Datenanalysten nutzen gerne die Statistikumgebung R und die Datenanalysefähigkeit von Python als tägliches Werkzeug. R hat eine lange Entwicklungs- und Optimierungshistorie und bietet über das Paketsystem mehr als 15500 Pakete und 40 Task Views (nach Aufgaben gebündelte Pakete) an, die Verantwortliche pflegen und auf einem aktuellen und qualitativ hochwertigen Stand halten. Zudem liegt mit RStudio eine integrierte Entwicklungsumgebung und grafische Benutzeroberfläche vor. Python ist mit der Python Software Foundation und der Open-Source-Distribution Anaconda ähnlich komfortabel aufgestellt. Dieser Artikel zeigt, warum Julia trotzdem ein alternatives Werkzeug für Datenanalysen sein kann.

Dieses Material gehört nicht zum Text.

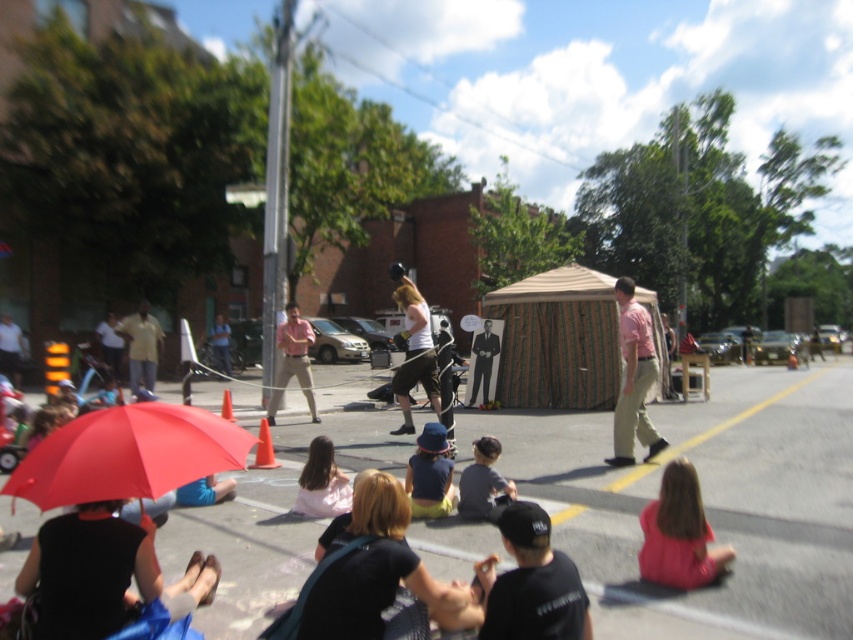
You are a performer preparing to move from the stage to the crowd. You need to walk from the orange traffic cone at center to the matte red umbrella at lower left. Is the distance between them sufficient for you to carry a 3.5 meter long banner without it dragging on the ground?

The distance between the matte red umbrella at lower left and orange traffic cone at center is 8.45 meters. Since the banner is 3.5 meters long, the space is more than enough to carry it without dragging.

You are standing at the center of the street and want to locate the matte red umbrella at lower left. According to the coordinates provided, which direction should you look to find it?

The matte red umbrella at lower left is located at point 0.711 in the x coordinate and 0.150 in the y coordinate. Since the x coordinate is 0.711, which is closer to 1, you should look to your right to find the matte red umbrella at lower left.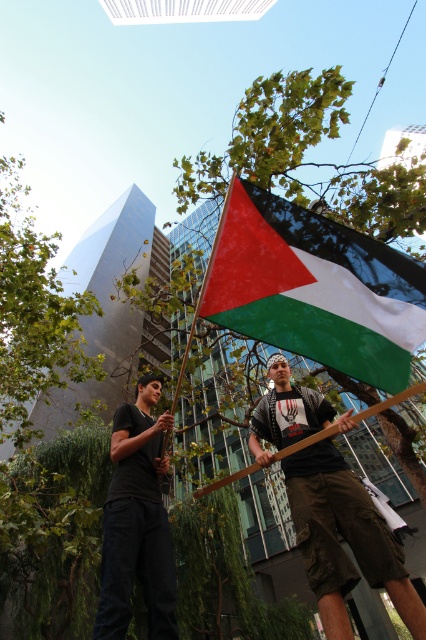
How far apart are polyester flag at center and matte black t-shirt at center?

polyester flag at center and matte black t-shirt at center are 3.62 feet apart from each other.

Does polyester flag at center appear under matte black t-shirt at center?

Actually, polyester flag at center is above matte black t-shirt at center.

This screenshot has height=640, width=426. I want to click on polyester flag at center, so point(313,288).

Does matte black t-shirt at center appear on the left side of black matte shirt at center?

No, matte black t-shirt at center is not to the left of black matte shirt at center.

Is matte black t-shirt at center bigger than black matte shirt at center?

Correct, matte black t-shirt at center is larger in size than black matte shirt at center.

Measure the distance between point (293, 387) and camera.

Point (293, 387) is 3.66 meters away from camera.

Locate an element on the screen. The width and height of the screenshot is (426, 640). matte black t-shirt at center is located at coordinates (344, 538).

Measure the distance from polyester flag at center to black matte shirt at center.

polyester flag at center and black matte shirt at center are 1.39 meters apart from each other.

The image size is (426, 640). What do you see at coordinates (313, 288) in the screenshot?
I see `polyester flag at center` at bounding box center [313, 288].

Where is `polyester flag at center`? The image size is (426, 640). polyester flag at center is located at coordinates (313, 288).

You are a GUI agent. You are given a task and a screenshot of the screen. Output one action in this format:
    pyautogui.click(x=<x>, y=<y>)
    Task: Click on the polyester flag at center
    This screenshot has width=426, height=640.
    Given the screenshot: What is the action you would take?
    pyautogui.click(x=313, y=288)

Ein Datenanalyseprojekt besteht aus Prozessschritten, die sich in ihrem Aufwand unterscheiden, wie die folgende Abbildung zeigt. Der Prozessschritt "Daten vorbereiten" benötigt nach dieser Abschätzung ca. 50 bis 60 Prozent des Aufwands und wird nicht selten in Projekten unterschätzt. Hierbei geht es um das Selektieren von Daten aus diversen Datenbanken, die Verarbeitung von Datenströmen und um simples Auslesen von CSV-Dateien.